One of the biggest challenges for psychiatrists is to keep up to date with technology and new terminology relating to sexual behaviour, identity and potential sexual offending. This is one area in which consultant and senior doctors may benefit from their junior colleagues' greater knowledge and understanding of modern technology and its uses.

Conclusions

Being able to take a competent psychosexual history is partly a matter of knowledge and partly a matter of practice. The prospect of performing a psychosexual assessement may give rise to feelings of anxiety in the inexperienced clinician, but this anxiety should be allayed by clinical experience. Not every patient presenting to psychiatric services will need as comprehensive a psychosexual history assessment as outlined in this article, but the structure described above may help to demystify the process of asking about such a sensitive but universal part of human experience.

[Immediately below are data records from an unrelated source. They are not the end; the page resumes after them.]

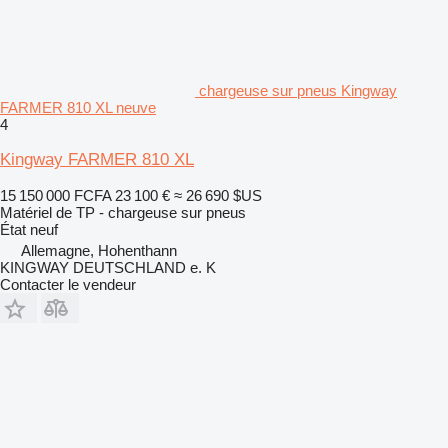
chargeuse sur pneus Kingway
FARMER 810 XL neuve
4
Kingway FARMER 810 XL
15 150 000 FCFA
23 100 €
≈ 26 690 $US
Matériel de TP - chargeuse sur pneus
État
neuf
Allemagne, Hohenthann
KINGWAY DEUTSCHLAND e. K
Contacter le vendeur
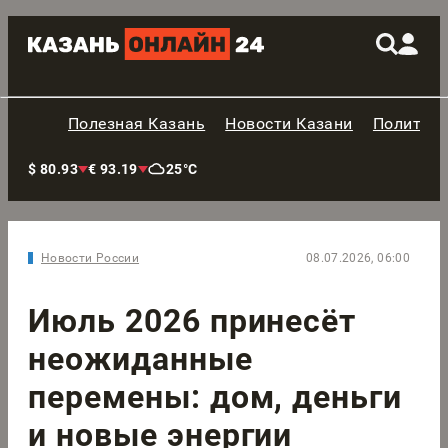
Полезная Казань
Новости Казани
Политик
$ 80.93
€ 93.19
25°C
Новости России
08.07.2026, 06:00
Июль 2026 принесёт
неожиданные
перемены: дом, деньги
и новые энергии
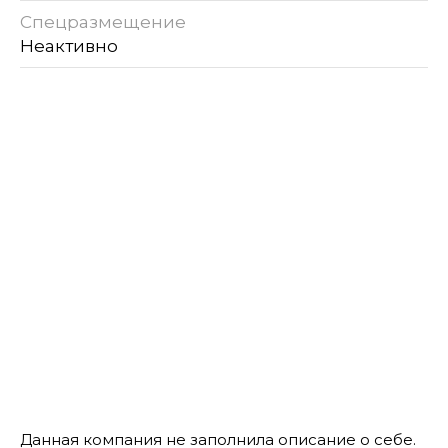
Спецразмещение
Неактивно
Данная компания не заполнила описание о себе.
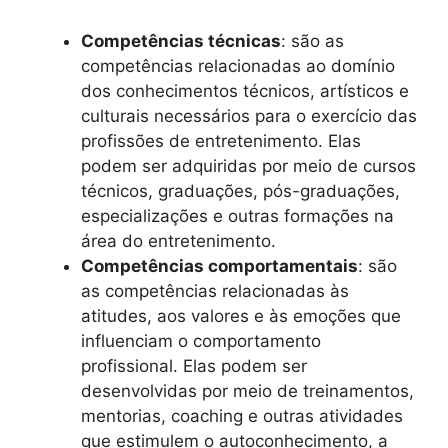
Competências técnicas
: são as
competências relacionadas ao domínio
dos conhecimentos técnicos, artísticos e
culturais necessários para o exercício das
profissões de entretenimento. Elas
podem ser adquiridas por meio de cursos
técnicos, graduações, pós-graduações,
especializações e outras formações na
área do entretenimento.
Competências comportamentais
: são
as competências relacionadas às
atitudes, aos valores e às emoções que
influenciam o comportamento
profissional. Elas podem ser
desenvolvidas por meio de treinamentos,
mentorias, coaching e outras atividades
que estimulem o autoconhecimento, a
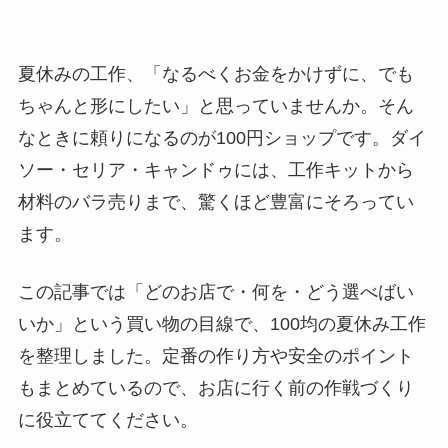
夏休みの工作、「なるべくお金をかけずに、でも
ちゃんと形にしたい」と思っていませんか。そん
なときに頼りになるのが100円ショップです。ダイ
ソー・セリア・キャンドゥには、工作キットから
材料のバラ売りまで、驚くほど豊富にそろってい
ます。
この記事では「どのお店で・何を・どう選べばい
いか」という買い物の目線で、100均の夏休み工作
を整理しました。定番の作り方や安全のポイント
もまとめているので、お店に行く前の作戦づくり
に役立ててください。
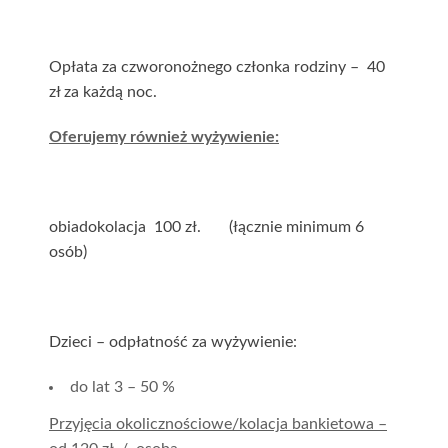
Opłata za czworonożnego członka rodziny – 40
zł za każdą noc.
Oferujemy również wyżywienie:
obiadokolacja 100 zł. (łącznie minimum 6
osób)
Dzieci – odpłatność za wyżywienie:
do lat 3 – 50 %
Przyjęcia okolicznościowe/kolacja bankietowa –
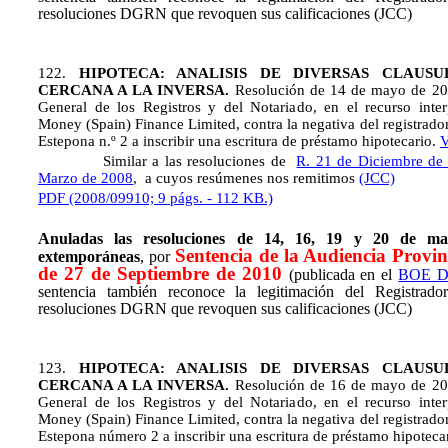
resoluciones DGRN que revoquen sus calificaciones (JCC)
122.
HIPOTECA: ANALISIS DE DIVERSAS CLAUSU
CERCANA A LA INVERSA.
Resolución de 14 de mayo de 200
General de los Registros y del Notariado, en el recurso inte
Money (Spain) Finance Limited, contra la negativa del registrado
Estepona n.º 2 a inscribir una escritura de préstamo hipotecario.
V
Similar a las resoluciones de
R. 21 de Diciembre de
Marzo de 2008
, a cuyos resúmenes nos remitimos
(JCC)
PDF (2008/09910; 9 págs. - 112 KB.)
Anuladas las resoluciones de 14, 16, 19 y 20 de m
Sentencia de la Audiencia Provi
extemporáneas
, por
de 27 de Septiembre de 2010
(publicada en el
BOE DE
sentencia también reconoce la legitimación del Registrador
resoluciones DGRN que revoquen sus calificaciones (JCC)
123.
HIPOTECA: ANALISIS DE DIVERSAS CLAUSU
CERCANA A LA INVERSA.
Resolución de 16 de mayo de 200
General de los Registros y del Notariado, en el recurso inte
Money (Spain) Finance Limited, contra la negativa del registrado
Estepona número 2 a inscribir una escritura de préstamo hipoteca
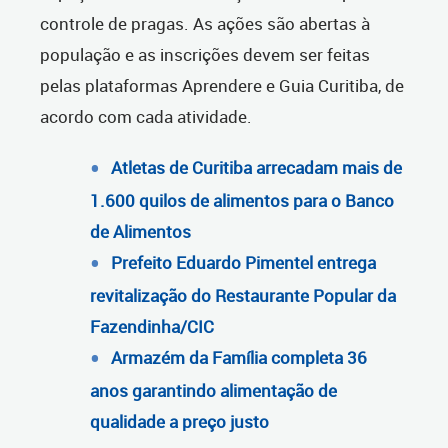
controle de pragas. As ações são abertas à
população e as inscrições devem ser feitas
pelas plataformas Aprendere e Guia Curitiba, de
acordo com cada atividade.
Atletas de Curitiba arrecadam mais de
1.600 quilos de alimentos para o Banco
de Alimentos
Prefeito Eduardo Pimentel entrega
revitalização do Restaurante Popular da
Fazendinha/CIC
Armazém da Família completa 36
anos garantindo alimentação de
qualidade a preço justo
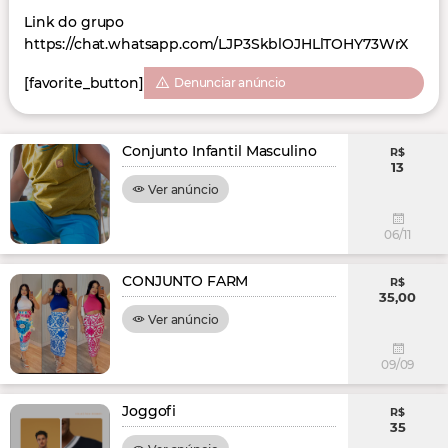
Link do grupo
https://chat.whatsapp.com/LJP3SkblOJHLlTOHY73WrX
[favorite_button]
Denunciar anúncio
Conjunto Infantil Masculino
R$
13
Ver anúncio
06/11
CONJUNTO FARM
R$
35,00
Ver anúncio
09/09
Joggofi
R$
35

Psychosexual difficulties and disorders may arise prior to mental health problems, during or as part of the treatment of common mental health difficulties and can be distressing to patients, as well as reducing their trust in professionals and adherence to treatment. Furthermore, if a patient gets the impression that the assessing psychiatrist does not understand the terminology that he or she uses when talking about him- or herself (or does not understand the importance of using the preferred pronoun for gender non-binary individuals), this will affect the clinician's ability to develop a good professional relationship and perform an accurate assessment of what the patient has presented with to clinic.

Finally, the rapid developments in technology during the second half of the 20th century and the early years of the 21st century have had a massive impact on human sexuality and relationships. The significance of such technological change cannot be overstated and its impact remains difficult to predict, particularly for the generations who have grown up with access to this technology. Given the importance of relationships to good mental health, it is essential that psychiatrists have an awareness and an understanding of this area and its potential influence on their patients.

MCQs

Select the single best option for each question stem

  1. 1 ‘Sexting’ does not include:

    1. a sending an explicit sexual image by text message

    2. b attaching an indecent image of oneself to an email reply to an online dating partner

    3. c posing under a false identity and engaging in a romantic relationship online

    4. d sending a ‘dick pic’ when chatting to someone on Tinder

    5. e describing explicit sexual acts via instant messaging to a sexual partner.

  2. 2 Hypersexuality does not include:

    1. a impulsivity

    2. b gender dysphoria since early childhood

    3. c compulsive sexual behaviours

    4. d excessive urges and behaviours

    5. e rumination and obsessive thoughts about sex.

  3. 3 A psychosexual history should include:

    1. a history of brain injury

    2. b history of depression

    3. c symptoms of hypomania

    4. d employment history

    5. e all of the above.

  4. 4 Female sexual disorders include:

    1. a vaginismus

    2. b premature ejaculation

    3. c dyspareunia

    4. d failure of sexual desire

    5. e failure of orgasm.

  5. 5 Which of the following uses of technology is not generally considered a form of sexual offending:

    1. a grooming via Facebook

    2. b sharing indecent images of children through illegal file-sharing sites

    3. c catfishing a prospective romantic partner

    4. d procuring images of sexual offending against children in another country such as the Philippines

    5. e sending indecent images repeatedly to someone who does not wish to receive contact from you.